#### Goal of the exercise
Write out the data that follows exactly, keeping every picture out.

Transcribed page contents
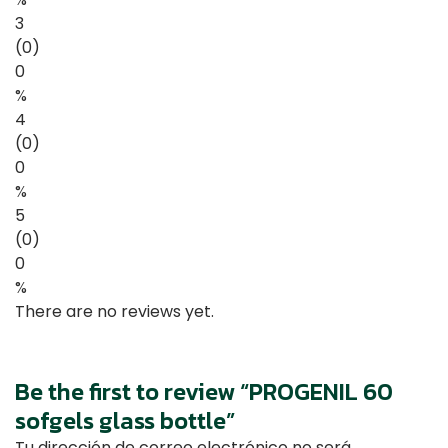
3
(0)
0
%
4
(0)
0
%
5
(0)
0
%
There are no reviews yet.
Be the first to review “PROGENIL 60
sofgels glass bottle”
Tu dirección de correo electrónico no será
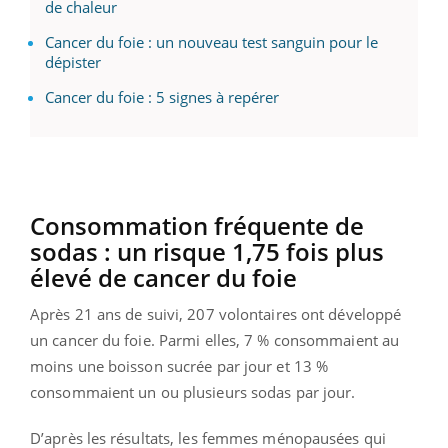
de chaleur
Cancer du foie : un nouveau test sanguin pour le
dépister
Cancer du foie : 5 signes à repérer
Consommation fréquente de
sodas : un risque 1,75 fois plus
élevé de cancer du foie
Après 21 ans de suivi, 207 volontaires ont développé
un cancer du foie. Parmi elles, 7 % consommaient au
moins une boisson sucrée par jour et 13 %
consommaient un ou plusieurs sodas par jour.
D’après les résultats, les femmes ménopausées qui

#### Output for this exercise
3
(0)
0
%
4
(0)
0
%
5
(0)
0
%
There are no reviews yet.
Be the first to review “PROGENIL 60
sofgels glass bottle”
Tu dirección de correo electrónico no será
de chaleur
Cancer du foie : un nouveau test sanguin pour le
dépister
Cancer du foie : 5 signes à repérer
Consommation fréquente de
sodas : un risque 1,75 fois plus
élevé de cancer du foie
Après 21 ans de suivi, 207 volontaires ont développé
un cancer du foie. Parmi elles, 7 % consommaient au
moins une boisson sucrée par jour et 13 %
consommaient un ou plusieurs sodas par jour.
D’après les résultats, les femmes ménopausées qui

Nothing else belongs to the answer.